Go, Dad, Cath thought.
After Wren was gone, neither of them talked about her. They watched one more Simon movie and ate giant pieces of spaghetti-sagna, and her dad realized for the first time that they didn’t have a Christmas tree.
“How did we forget the tree?” he asked, looking at the spot by the window seat where they usually put it.
“There was a lot going on,” Cath said.
“Why couldn’t Santa get out of bed on Christmas?” her dad asked, like he was setting up a joke.
“I don’t know, why?”
“Because he’s North bi-Polar.”
“No,” Cath said, “because the bipolar bears were really bringing
“Because Rudolph’s nose just seemed too bright.”
“Because the chimneys make him Claus-trophobic.”
“Because –” Her dad laughed. “– the highs and lows were
too much for him? On the sled, get it?”
“That’s terrible,” Cath said, laughing. Her dad’s eyes looked bright, but not too bright. She waited for him to go to bed before she went upstairs.
Wren still wasn’t home. Cath tried to write, but closed her laptop after fifteen minutes of staring at a blank screen. She crawled under her blankets and tried not to think about Wren, tried not to picture her in Laura’s new house, with Laura’s new family.

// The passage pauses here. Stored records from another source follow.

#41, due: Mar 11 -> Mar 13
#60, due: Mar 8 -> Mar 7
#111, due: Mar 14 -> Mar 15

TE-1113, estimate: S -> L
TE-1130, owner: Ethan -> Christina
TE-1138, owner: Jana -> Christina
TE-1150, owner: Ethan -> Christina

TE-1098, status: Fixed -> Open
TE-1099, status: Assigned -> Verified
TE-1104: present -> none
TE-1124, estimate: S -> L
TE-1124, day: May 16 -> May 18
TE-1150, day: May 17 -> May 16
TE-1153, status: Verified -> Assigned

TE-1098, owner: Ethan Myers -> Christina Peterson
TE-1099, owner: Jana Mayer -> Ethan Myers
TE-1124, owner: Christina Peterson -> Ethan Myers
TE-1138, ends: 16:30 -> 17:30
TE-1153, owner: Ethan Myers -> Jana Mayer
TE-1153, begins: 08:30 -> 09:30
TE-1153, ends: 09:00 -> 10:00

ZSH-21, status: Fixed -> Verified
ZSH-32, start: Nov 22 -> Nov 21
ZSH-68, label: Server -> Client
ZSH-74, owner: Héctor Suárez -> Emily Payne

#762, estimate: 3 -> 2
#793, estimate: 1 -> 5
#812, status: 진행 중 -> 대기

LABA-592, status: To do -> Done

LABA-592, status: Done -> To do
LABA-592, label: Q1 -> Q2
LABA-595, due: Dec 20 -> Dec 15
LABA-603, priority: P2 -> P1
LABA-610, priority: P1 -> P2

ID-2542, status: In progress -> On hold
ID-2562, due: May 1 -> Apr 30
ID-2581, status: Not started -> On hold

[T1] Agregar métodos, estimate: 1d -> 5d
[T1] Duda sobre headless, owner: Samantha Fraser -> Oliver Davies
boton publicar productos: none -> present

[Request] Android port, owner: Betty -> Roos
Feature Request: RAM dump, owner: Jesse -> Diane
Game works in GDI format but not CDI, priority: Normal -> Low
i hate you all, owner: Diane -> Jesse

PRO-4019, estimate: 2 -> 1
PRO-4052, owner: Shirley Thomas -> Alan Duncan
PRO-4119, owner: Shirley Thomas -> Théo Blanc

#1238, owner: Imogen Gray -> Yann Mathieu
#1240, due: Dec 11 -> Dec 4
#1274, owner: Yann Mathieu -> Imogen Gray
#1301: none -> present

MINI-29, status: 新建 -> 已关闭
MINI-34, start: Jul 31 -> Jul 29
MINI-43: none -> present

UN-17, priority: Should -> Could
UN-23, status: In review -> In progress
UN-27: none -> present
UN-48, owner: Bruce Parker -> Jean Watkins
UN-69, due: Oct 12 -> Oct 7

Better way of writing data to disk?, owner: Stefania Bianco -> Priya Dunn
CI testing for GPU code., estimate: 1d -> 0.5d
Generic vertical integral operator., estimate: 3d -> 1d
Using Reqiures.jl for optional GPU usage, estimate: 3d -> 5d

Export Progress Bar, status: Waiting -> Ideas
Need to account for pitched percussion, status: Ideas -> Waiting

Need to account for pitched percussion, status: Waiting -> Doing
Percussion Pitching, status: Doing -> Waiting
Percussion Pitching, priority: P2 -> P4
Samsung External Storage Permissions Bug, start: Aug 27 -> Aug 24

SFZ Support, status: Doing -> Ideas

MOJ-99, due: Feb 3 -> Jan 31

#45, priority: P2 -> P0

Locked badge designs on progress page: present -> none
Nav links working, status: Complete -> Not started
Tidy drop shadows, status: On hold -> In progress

Cath tried not to think of anything at all. When she cleared her head, she was surprised to find Levi there underneath all the clutter. Levi in gods’ country. Probably having the merriest Christmas of them all. Merry. That was Levi 365 days a year. (On leap years, 366. Levi probably loved leap years. Another day, another girl to kiss.)
It was a little easier to think about him now that Cath knew she’d never have him, that she’d probably never see him again. She fell asleep thinking about his dirty-blond hair and his overabundant forehead and everything else that she wasn’t quite ready to forget.